Wir haben uns da mal wieder unterhalten, geneigte Leserinnen und Leser! Nämlich Hektor und ich …

„Hektor, kennst du die Legende die besagt, dass wenn man nachts nicht schlafen kann, es daran liegt, dass man im Traum eines anderen zum Leben erwacht ist?“
„Jup, kenne ich! Es gibt in meiner Drachenhöhle ein uraltes, handgeschriebenes Buch, welches sich mit diesem Thema auseinander setzt und ich habe darin gelesen, dass man aktiv eingreifen kann, wen man in seinen Träumen haben will … Übrigens ein schöner Gedanke, Ka“, grüblerisch sieht er mich an. „Natürlich vorausgesetzt, man befindet sich nicht in einem Albtraum, in dem Bücher in Flammen aufgehen, weil jemand Bestimmtes, klein Geratenes, mal wieder vergessen hast die Kerzen auszublasen, die besagter jemand in der ganzen Bibliothek verteilt hat. Zwecks romantischer, wohlig-warmer Lese-Atmosphäre oder so …“, pikiert runzelt Hektor die Stirn und sieht mich wissend an.“Offene Flammen in der Bibliothek? Tztztz, darauf kannst auch nur du kommen, Ka!“
Er ist kurz davor mit seinem Zeigefinger rum zu wedeln, das sehe ich ihm zu hundert Prozent an: „So ist es doch viel gemütlicher, du oller Griesgram!! Außerdem fühle ich mich null angesprochen, denn ich puste die Dinger I.M.M.E.R. aus, bevor ich ins Bett gehe!“ Hektisch rattern die Gedanken durch mein Hirn während ich imaginäre Fragezeichen vor und nach I.M.M.E.R. mache. „ … glaube ich wenigstens.“ Aus halbgeschlossenen Augen sehe ich in von unten heraus an. „Hast DU sie gestern etwa ausgeblasen, Bücherdrache?“ mich an einer unschuldigen Miene versuchend, kucke ich weiter in Hektors gletscherblaue Augen.

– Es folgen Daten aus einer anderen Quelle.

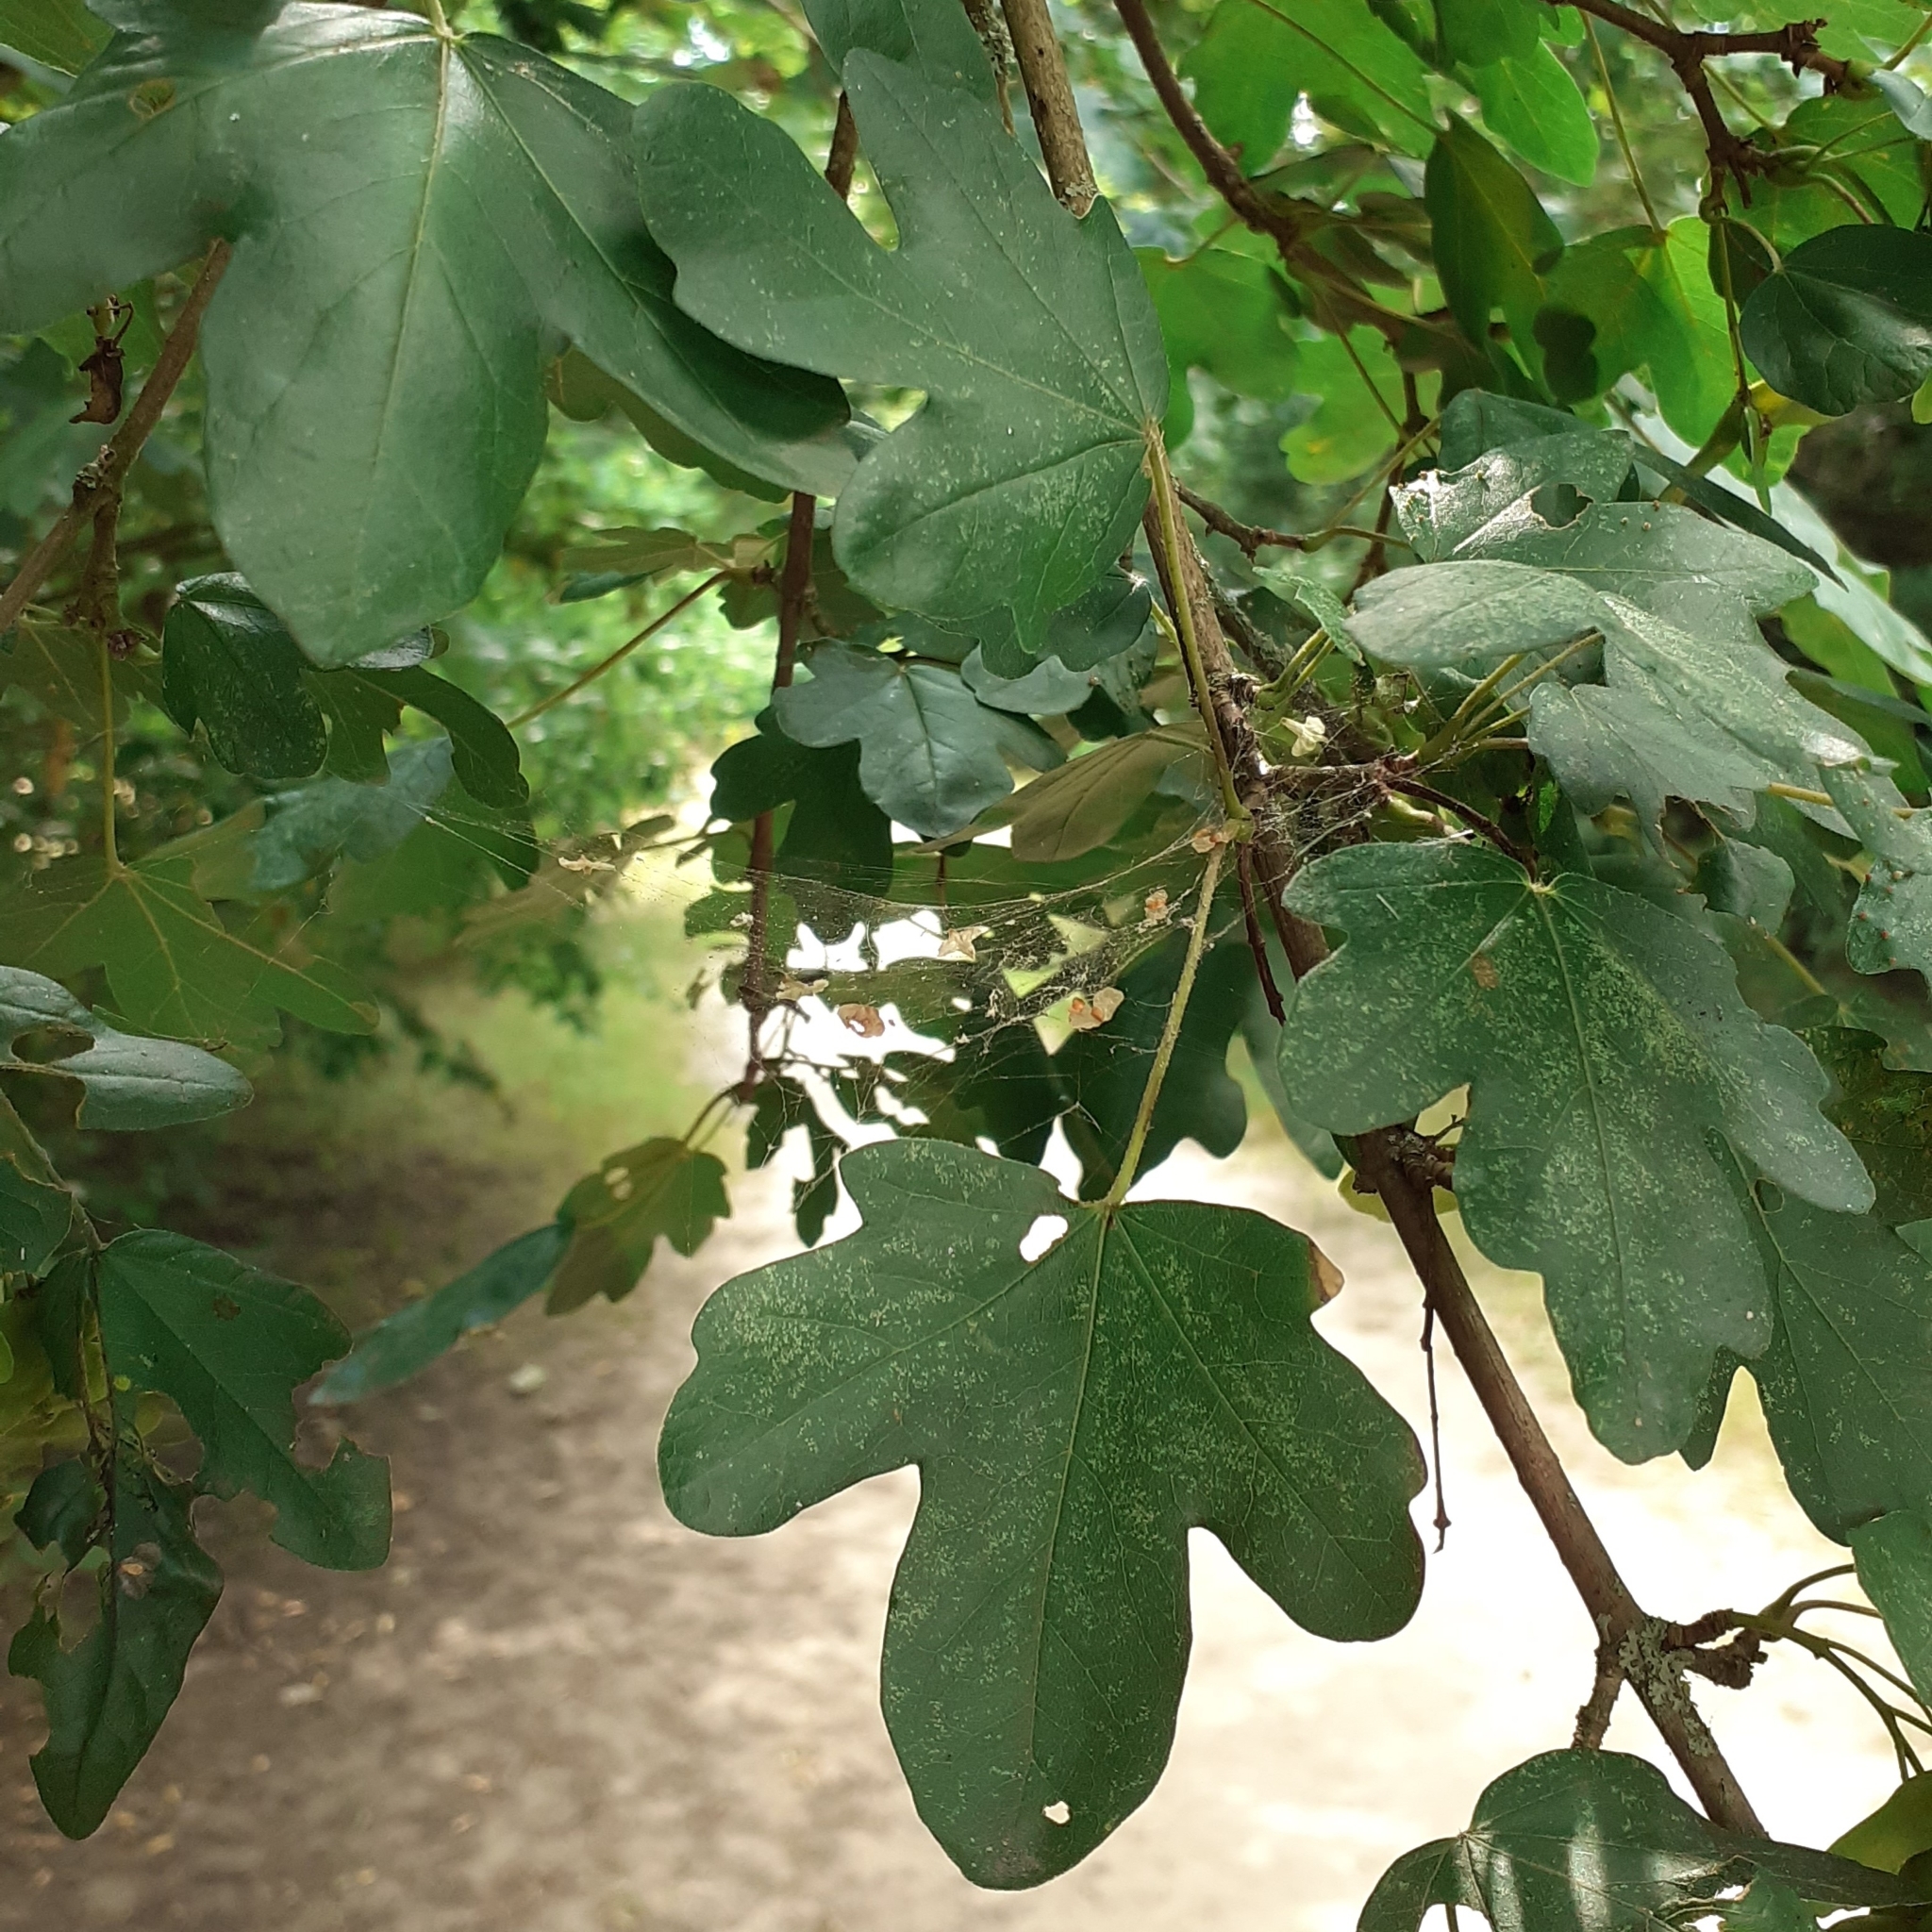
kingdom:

Sein Stirnrunzeln löst sich auf, dafür setzt er sich auf seine Hinterläufe und verschränkt die vorderen vor seiner mächtigen, beschuppten Drachenbrust, während er mit seinem Drachenschwanz für Stabilität beim Sitzen sorgt. Selbstredend, dass er in dieser Postion noch dominanter ist. Aus gewagter Höhe blickt er auf mich hinab. Um weiter in seine Augen schauen zu können, muss ich meinen Kopf bis zum Anschlag in den Nacken legen. „Mann, rück schon raus mit der Sprache und mach’ hier keinen auf ‚Lass-uns-mal-klein-Ka-einschüchern!‘. Ich hasse es, wenn du das tust.“
„Darum tu’ ich es ja, Winzling! In Zukunft achte darauf, dass die Kerzen aus sind, wenn du deine Wohlfühl-Atmosphäre verlässt“, sein Mund verzieht sich zu einem ironischen Lächeln, so dass seine spitzen Zähne hervor blitzen.

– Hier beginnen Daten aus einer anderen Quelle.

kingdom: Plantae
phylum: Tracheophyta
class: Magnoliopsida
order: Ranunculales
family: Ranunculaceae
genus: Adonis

Anstatt das Weite zu suchen, weil er einen auf testosterongesteuerte Zicke macht, drücke ich die Brust raus und stemme meine Hände in die Hüften. „Was ist nun, willst du mir den Marsch weiter blasen, nur weil ich einmal schusselig war?“
„Einmal??? Keine Kerzen mehr in der Bibliothek, Ka!“, presst Hektor hervor.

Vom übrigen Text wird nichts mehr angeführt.